While that analysis is based in historical fact, it doesn’t sufficiently account for the 2019 media environment or the demographics of the 2019 electorate. It is certainly true that primary challenges from Reagan in 1976 and Buchanan in 1992 weakened incumbents Ford and Bush, causing them both to lose in the general, (Source: “No sitting president has survived a primary challenge in the past 50 years. Here’s why Trump should be worried,” by Joe Perticone, Businessinsider.com, 3/7/19). Consider the contrast between then and now. Buchanan and Reagan challenged Republican moderates from the right, offering a more isolationist, more racist and socially conservative platform than those incumbents. What does it even mean to challenge Trump from the right? What is more right wing than putting immigrant children in cages and torturing them? What is more radical than proposing an end to birthright citizenship, which would require overturning the Fourteenth Amendment? Is Walsh promising more competent cruelty. Walsh should not be allowed to use a year of “woke” Tweets and a half baked apology to whitewash his full throated embrace of birtherism and his repeated use of the “n” word on air. Make no mistake, Walsh is just as odious as Trump, only less original.

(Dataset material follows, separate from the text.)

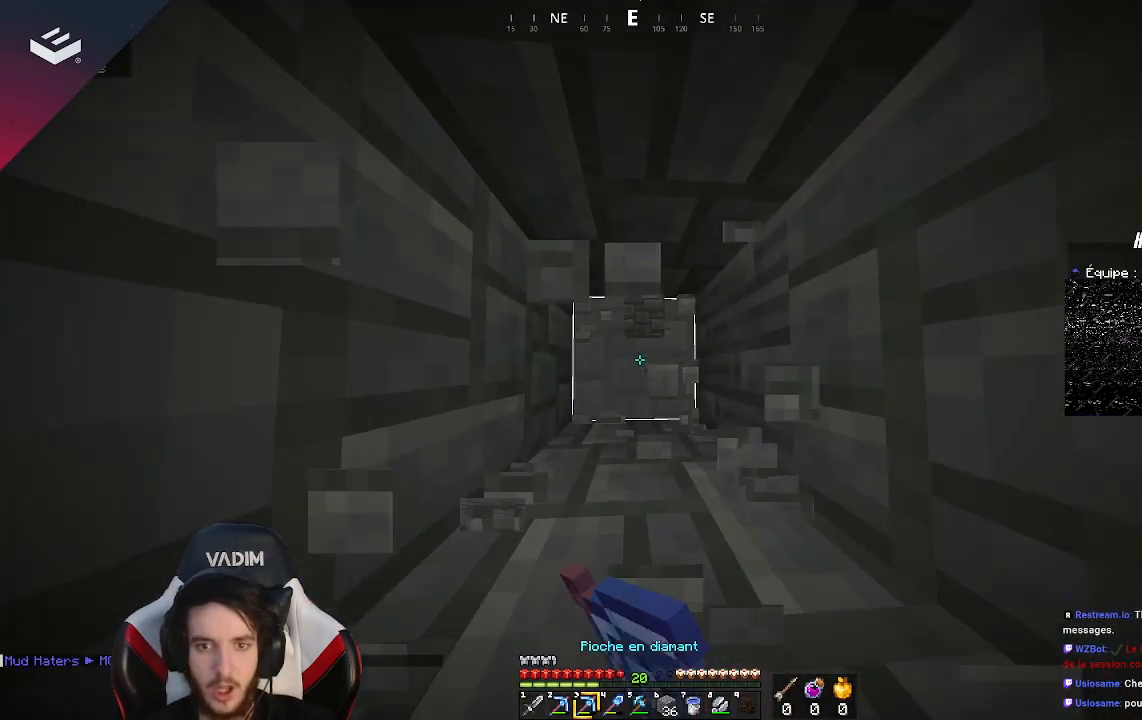
{"keys": ["w"], "mouse": ["left"], "events": []}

Progressives don’t realize that Walsh’s presence in the race may weaken Trump, but strengthen Trumpism. Walsh is merely a younger, smoother vessel for Trump’s most contemptible ideas. Having two presidential candidates espousing nativist hatred will only serve to push those ideas further into the mainstream. The strategy of using Walsh to peel off Trump’s most steadfast supporters discounts the extent to which Trump supporters are in a cult of personality undergirded by an almost religious fervor. It also makes the same mistake as the Democratic establishment, in thinking that the path to victory lies in a focus on the disaffected white working class voters seething with class and racial resentment.

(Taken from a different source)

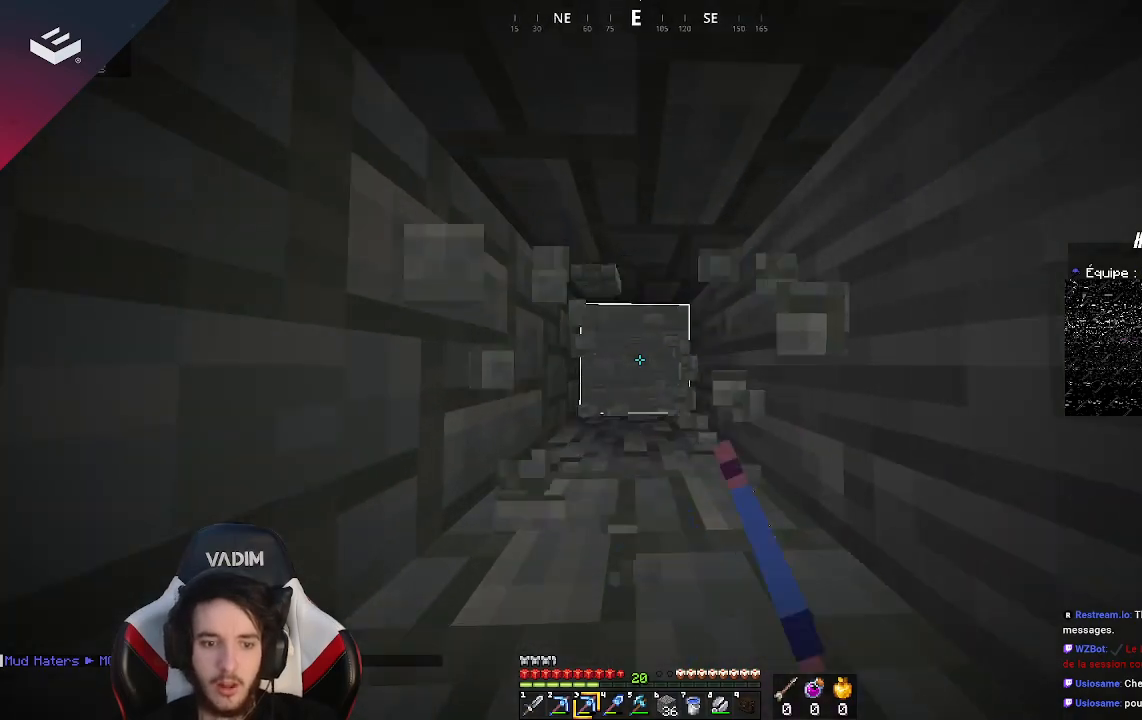
{"keys": ["w"], "mouse": ["left"], "events": []}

The path to victory over Trump requires activating every one of the between 52 to 55% of Americans who disapprove of Donald Trump and making sure that they can vote. Republicans know this, which is why they spend all of their energy devising ingenious ways to suppress the vote. Meanwhile the toothless Federal Elections Commission was further defanged yesterday by the resignation of Republican commissioner, Matthew Petersen, leaving the commission without a quorum.

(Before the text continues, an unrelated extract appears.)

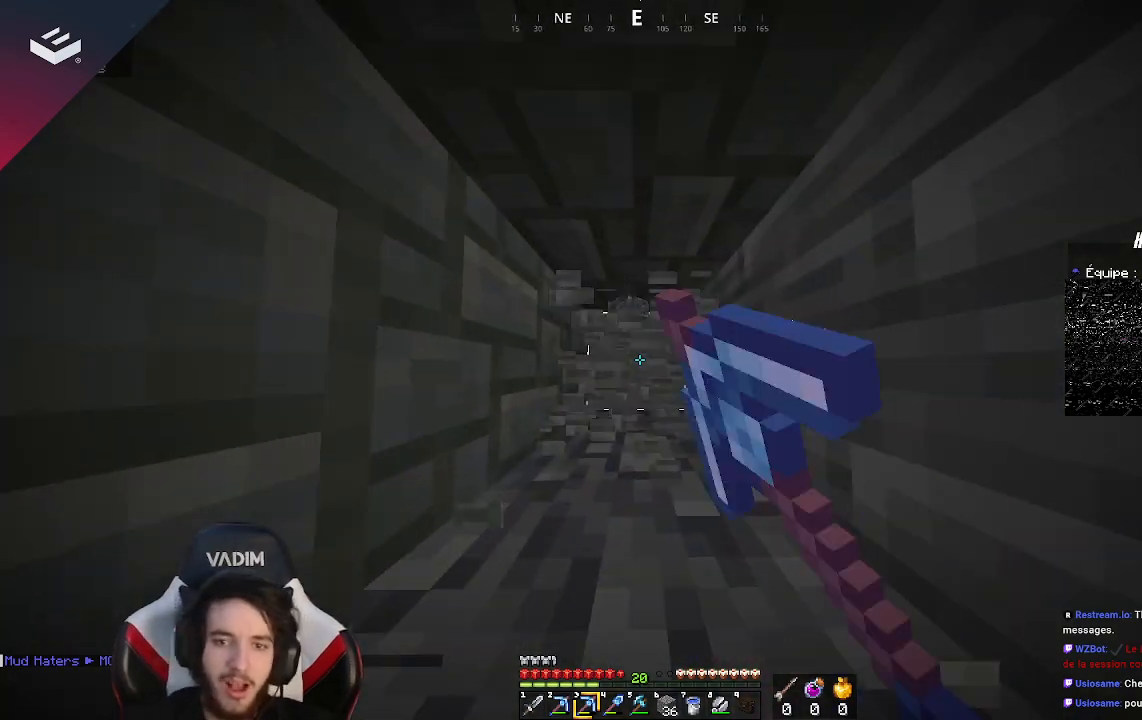
{"keys": ["w"], "mouse": ["left"], "events": []}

The truth is, if you want to weaken Trump, you should lobby for your state to require hand-marked, paper ballots and fight voter suppression in key battleground states. You can do that by donating to Stacey Abrams’ Fair Fight 2020, which is mobilizing in 20 of those key states to fight voter suppression. The forces of intolerance are strong enough. They don’t need our help. Democracy does.